Erythrocyte folate, plasma folate and plasma homocysteine during normal pregnancy and postpartum: a longitudinal study comprising 404 Danish women

Authors


Nils Milman MD, Department of Medicine, B 2142, Rigshospitalet, DK-2100 Copenhagen, Denmark
Tel: +45 35452601
Fax: +45 35452648
e-mail: milman@rh.dk

Abstract

Abstract: Objective: To assess folate and homocysteine status during normal pregnancy and postpartum in a longitudinal setting. Methods: This study, performed in 1995–1996, comprised 404 healthy pregnant Danish Caucasian women residential in Copenhagen County. Women taking folic acid tablets or vitamin B12 injections were not included. Dietary multivitamin supplements containing folic acid 100 μg or vitamin B12μg, taken by 34%, were discontinued at inclusion. Participants had normal renal function. Folate status [erythrocyte (Ery-) folate, plasma (P-) folate, P-homocysteine] was measured at 18, 32 and 39 wk of gestation and 8 wk postpartum when the women were lactating. Results: Through 18, 32 and 39 wk of gestation and postpartum, P-folate demonstrated a significant fall: median values were 14.4, 10.2, 9.3 and 8.9 nmol/L, respectively (P < 0.0001). The prevalence of low P-folate <6 nmol/L increased during pregnancy from 0.7% to 19.0% postpartum (P < 0.0001). Ery-folate displayed a similar, significant fall: median value was 0.84, 0.75, 0.65 and 0.55 μmol/L, respectively (P < 0.0001). The prevalence of low Ery-folate <0.40 μmol/L increased during pregnancy from 0.5% to 17.2% postpartum (P < 0.0001). P-homocysteine demonstrated a significant increase: median value was 6.4, 7.0, 7.7 and 10.8 μmol/L, respectively (P < 0.0001). The prevalence of P-homocysteine >13 μmol/L increased during pregnancy from 0.7% to 20.8% postpartum (P < 0.0001).

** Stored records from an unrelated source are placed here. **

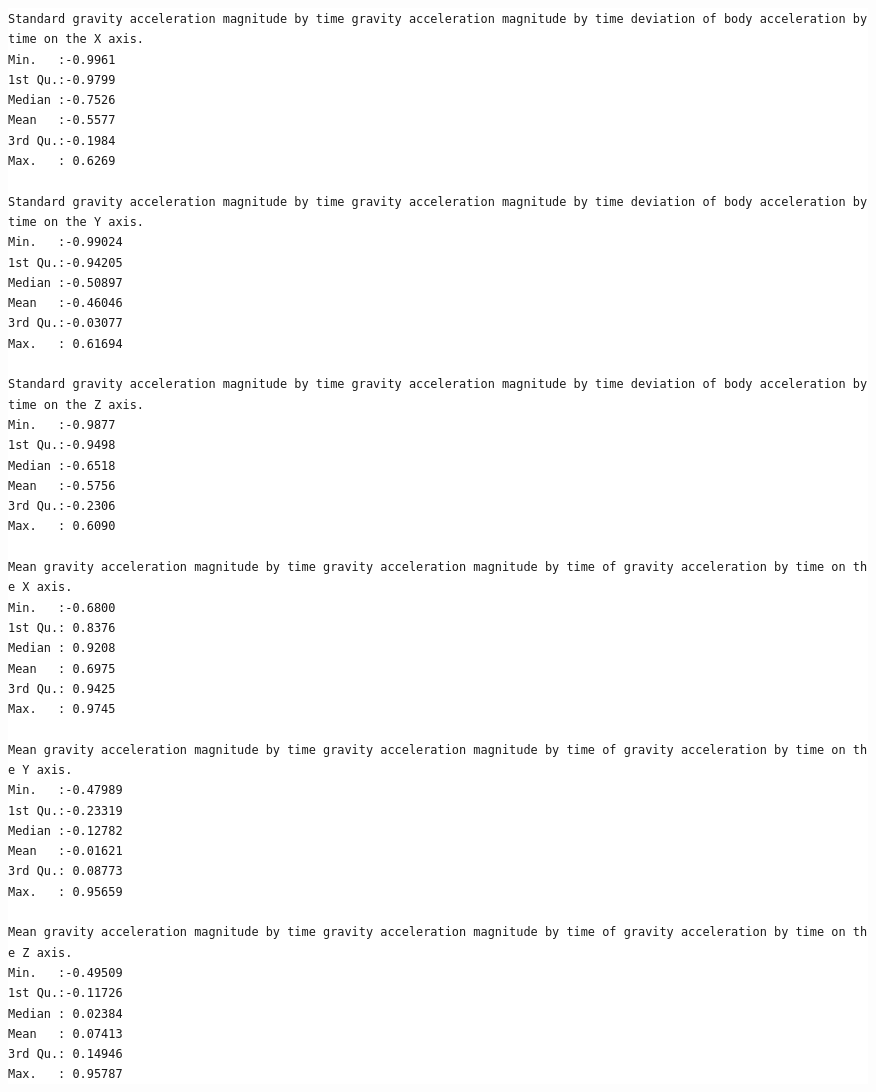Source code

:     Standard gravity acceleration magnitude by time gravity acceleration magnitude by time deviation of body acceleration by time on the X axis.
    Min.   :-0.9961
    1st Qu.:-0.9799
    Median :-0.7526
    Mean   :-0.5577
    3rd Qu.:-0.1984
    Max.   : 0.6269

    Standard gravity acceleration magnitude by time gravity acceleration magnitude by time deviation of body acceleration by time on the Y axis.
    Min.   :-0.99024
    1st Qu.:-0.94205
    Median :-0.50897
    Mean   :-0.46046
    3rd Qu.:-0.03077
    Max.   : 0.61694

    Standard gravity acceleration magnitude by time gravity acceleration magnitude by time deviation of body acceleration by time on the Z axis.
    Min.   :-0.9877
    1st Qu.:-0.9498
    Median :-0.6518
    Mean   :-0.5756
    3rd Qu.:-0.2306
    Max.   : 0.6090

    Mean gravity acceleration magnitude by time gravity acceleration magnitude by time of gravity acceleration by time on the X axis.
    Min.   :-0.6800
    1st Qu.: 0.8376
    Median : 0.9208
    Mean   : 0.6975
    3rd Qu.: 0.9425
    Max.   : 0.9745

    Mean gravity acceleration magnitude by time gravity acceleration magnitude by time of gravity acceleration by time on the Y axis.
    Min.   :-0.47989
    1st Qu.:-0.23319
    Median :-0.12782
    Mean   :-0.01621
    3rd Qu.: 0.08773
    Max.   : 0.95659

    Mean gravity acceleration magnitude by time gravity acceleration magnitude by time of gravity acceleration by time on the Z axis.
    Min.   :-0.49509
    1st Qu.:-0.11726
    Median : 0.02384
    Mean   : 0.07413
    3rd Qu.: 0.14946
    Max.   : 0.95787
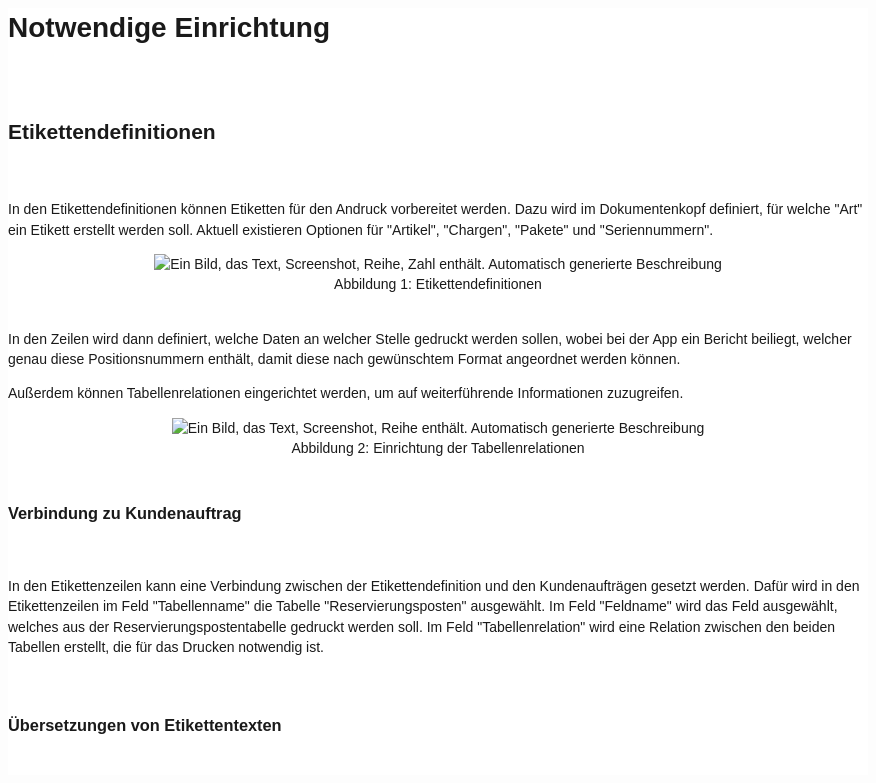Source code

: <style>
body {
    font-family: "Century Gothic", "CenturyGothic", "AppleGothic", sans-serif;
}
</style>

# Notwendige Einrichtung

<br>

## Etikettendefinitionen

<br>

In den Etikettendefinitionen können Etiketten für den Andruck vorbereitet werden. Dazu wird im Dokumentenkopf definiert, für welche \"Art\" ein Etikett erstellt werden soll. Aktuell existieren Optionen für \"Artikel\", \"Chargen\", \"Pakete\" und \"Seriennummern\". <br>

<div style="text-align: center;">
    <img src="../../images/Labels/Labels1.png" alt="Ein Bild, das Text, Screenshot, Reihe, Zahl enthält. Automatisch generierte Beschreibung" style="width: 85%; height: auto;">
    <figcaption>Abbildung 1: Etikettendefinitionen</figcaption>
    <br>
</div>

In den Zeilen wird dann definiert, welche Daten an welcher Stelle gedruckt werden sollen, wobei bei der App ein Bericht beiliegt, welcher genau diese Positionsnummern enthält, damit diese nach gewünschtem Format angeordnet werden können.

Außerdem können Tabellenrelationen eingerichtet werden, um auf weiterführende Informationen zuzugreifen. <br>

<div style="text-align: center;">
    <img src="../../images/Labels/Labels2.png" alt="Ein Bild, das Text, Screenshot, Reihe enthält. Automatisch generierte Beschreibung" style="width: 85%; height: auto;">
    <figcaption>Abbildung 2: Einrichtung der Tabellenrelationen</figcaption>
</div>

<br>

### Verbindung zu Kundenauftrag

<br>

In den Etikettenzeilen kann eine Verbindung zwischen der Etikettendefinition und den Kundenaufträgen gesetzt werden. Dafür wird in den Etikettenzeilen im Feld \"Tabellenname\" die Tabelle \"Reservierungsposten\" ausgewählt. Im Feld \"Feldname\" wird das Feld ausgewählt, welches aus der Reservierungspostentabelle gedruckt werden soll. Im Feld \"Tabellenrelation\" wird eine Relation zwischen den beiden Tabellen erstellt, die für das Drucken notwendig ist. 

<br>

### Übersetzungen von Etikettentexten

<br>
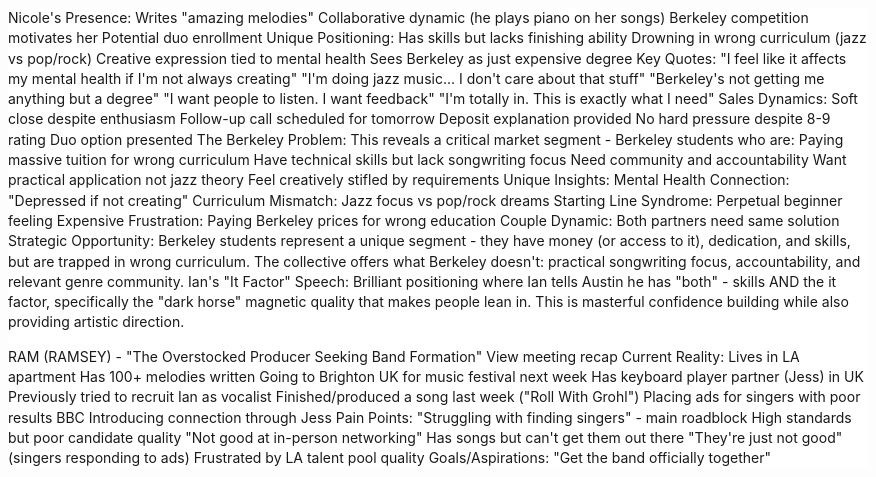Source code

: Nicole's Presence:
Writes "amazing melodies"
Collaborative dynamic (he plays piano on her songs)
Berkeley competition motivates her
Potential duo enrollment
Unique Positioning:
Has skills but lacks finishing ability
Drowning in wrong curriculum (jazz vs pop/rock)
Creative expression tied to mental health
Sees Berkeley as just expensive degree
Key Quotes:
"I feel like it affects my mental health if I'm not always creating"
"I'm doing jazz music... I don't care about that stuff"
"Berkeley's not getting me anything but a degree"
"I want people to listen. I want feedback"
"I'm totally in. This is exactly what I need"
Sales Dynamics:
Soft close despite enthusiasm
Follow-up call scheduled for tomorrow
Deposit explanation provided
No hard pressure despite 8-9 rating
Duo option presented
The Berkeley Problem:
This reveals a critical market segment - Berkeley students who are:
Paying massive tuition for wrong curriculum
Have technical skills but lack songwriting focus
Need community and accountability
Want practical application not jazz theory
Feel creatively stifled by requirements
Unique Insights:
Mental Health Connection: "Depressed if not creating"
Curriculum Mismatch: Jazz focus vs pop/rock dreams
Starting Line Syndrome: Perpetual beginner feeling
Expensive Frustration: Paying Berkeley prices for wrong education
Couple Dynamic: Both partners need same solution
Strategic Opportunity:
Berkeley students represent a unique segment - they have money (or access to it), dedication, and skills, but are trapped in wrong curriculum. The collective offers what Berkeley doesn't: practical songwriting focus, accountability, and relevant genre community.
Ian's "It Factor" Speech:
Brilliant positioning where Ian tells Austin he has "both" - skills AND the it factor, specifically the "dark horse" magnetic quality that makes people lean in. This is masterful confidence building while also providing artistic direction.

RAM (RAMSEY) - "The Overstocked Producer Seeking Band Formation"
View meeting recap
Current Reality:
Lives in LA apartment
Has 100+ melodies written
Going to Brighton UK for music festival next week
Has keyboard player partner (Jess) in UK
Previously tried to recruit Ian as vocalist
Finished/produced a song last week ("Roll With Grohl")
Placing ads for singers with poor results
BBC Introducing connection through Jess
Pain Points:
"Struggling with finding singers" - main roadblock
High standards but poor candidate quality
"Not good at in-person networking"
Has songs but can't get them out there
"They're just not good" (singers responding to ads)
Frustrated by LA talent pool quality
Goals/Aspirations:
"Get the band officially together"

The prevalence of low folate status (defined as P-folate <6 nmol/L and P-homocysteine >13 μmol/L) was 0%, 0%, 1.2%, and 8.4% at 18, 32 and 39 wk of gestation and 8 wk postpartum, respectively. Conclusion: Low folate status occurs among Danish pregnant women, especially in late pregnancy and postpartum during lactation. Despite new guidelines for folic acid supplement since 1997, only 13% of pregnant women followed the guidelines in 2003. The official recommendations for periconceptional folic acid supplement should be reconsidered and reinforced.